DESCRIPTION OF THE TASK: Include in the reply only the lines from the start of the data below through the line containing "ring mcp: (1152, 889)", reproduced exactly and with no pictures.

Images with keypoint coordinates:
※ ※ ※

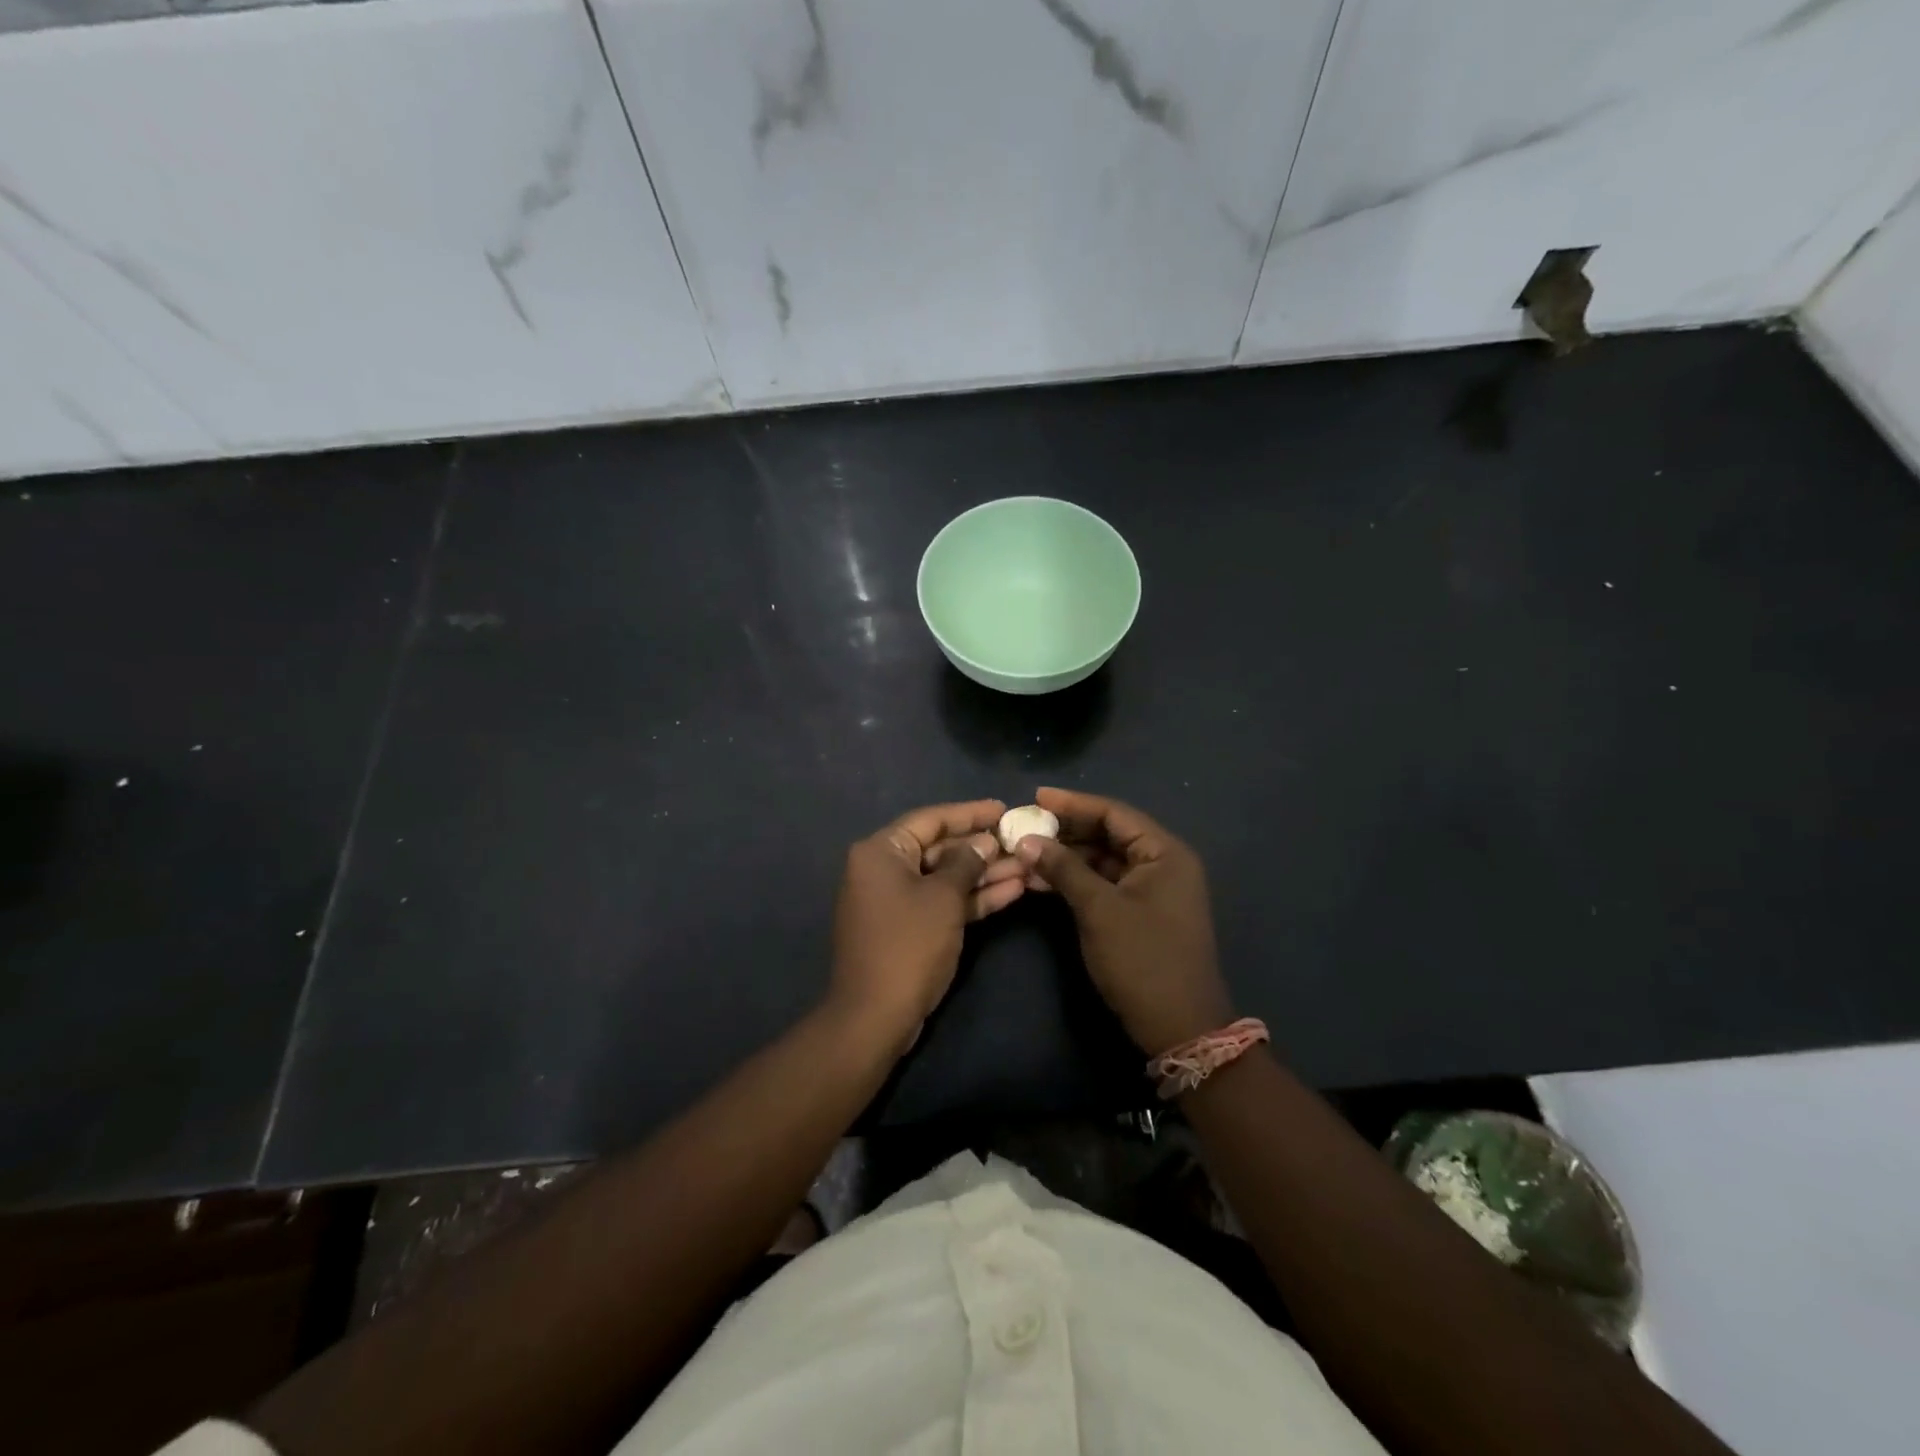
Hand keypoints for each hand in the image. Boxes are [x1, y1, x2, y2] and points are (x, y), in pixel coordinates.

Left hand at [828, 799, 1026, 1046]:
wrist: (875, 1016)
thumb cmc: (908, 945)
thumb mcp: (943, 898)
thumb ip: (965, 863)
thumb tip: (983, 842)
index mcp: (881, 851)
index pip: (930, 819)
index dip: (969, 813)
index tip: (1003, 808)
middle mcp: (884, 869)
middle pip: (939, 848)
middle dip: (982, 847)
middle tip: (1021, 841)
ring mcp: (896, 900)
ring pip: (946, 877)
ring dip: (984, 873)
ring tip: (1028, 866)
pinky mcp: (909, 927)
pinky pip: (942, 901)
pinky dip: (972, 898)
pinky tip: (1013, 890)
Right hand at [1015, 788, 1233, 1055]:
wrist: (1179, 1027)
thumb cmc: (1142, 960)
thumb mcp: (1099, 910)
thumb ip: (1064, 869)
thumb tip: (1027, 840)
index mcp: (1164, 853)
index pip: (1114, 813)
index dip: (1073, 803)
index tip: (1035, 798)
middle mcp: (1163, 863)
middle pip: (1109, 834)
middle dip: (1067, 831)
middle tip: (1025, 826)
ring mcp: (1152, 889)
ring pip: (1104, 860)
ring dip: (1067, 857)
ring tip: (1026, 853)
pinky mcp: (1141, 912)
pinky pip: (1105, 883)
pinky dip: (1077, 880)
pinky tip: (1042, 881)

※ ※ ※

EXERCISE RESULT:
Hand keypoints for each hand in the image. Boxes are [x1, y1, x2, y2] and points are (x, y), in pixel coordinates.

Left hand at [828, 799, 1026, 1046]:
wrist: (875, 1016)
thumb cmc: (908, 945)
thumb mcp: (943, 898)
thumb ip: (965, 863)
thumb tip: (983, 842)
index mcp: (881, 851)
index pip: (930, 819)
index dip: (969, 813)
index tip: (1003, 808)
middle mcp: (884, 869)
middle pip: (939, 848)
middle dip: (982, 847)
middle tip: (1021, 841)
ring mcp: (896, 900)
ring pip: (946, 877)
ring dip: (984, 873)
ring tip: (1028, 866)
pinky mcp: (909, 927)
pinky pip: (942, 901)
pinky dip: (972, 898)
pinky tip: (1013, 890)
Right hand at [1015, 788, 1233, 1055]:
wrist: (1179, 1027)
thumb cmc: (1142, 960)
thumb mcp: (1099, 910)
thumb ip: (1064, 869)
thumb tip: (1027, 840)
index mcp: (1164, 853)
index pip: (1114, 813)
index dip: (1073, 803)
index tip: (1035, 798)
middle mcp: (1163, 863)
middle pip: (1109, 834)
middle dip: (1067, 831)
middle tip: (1025, 826)
ring mcp: (1152, 889)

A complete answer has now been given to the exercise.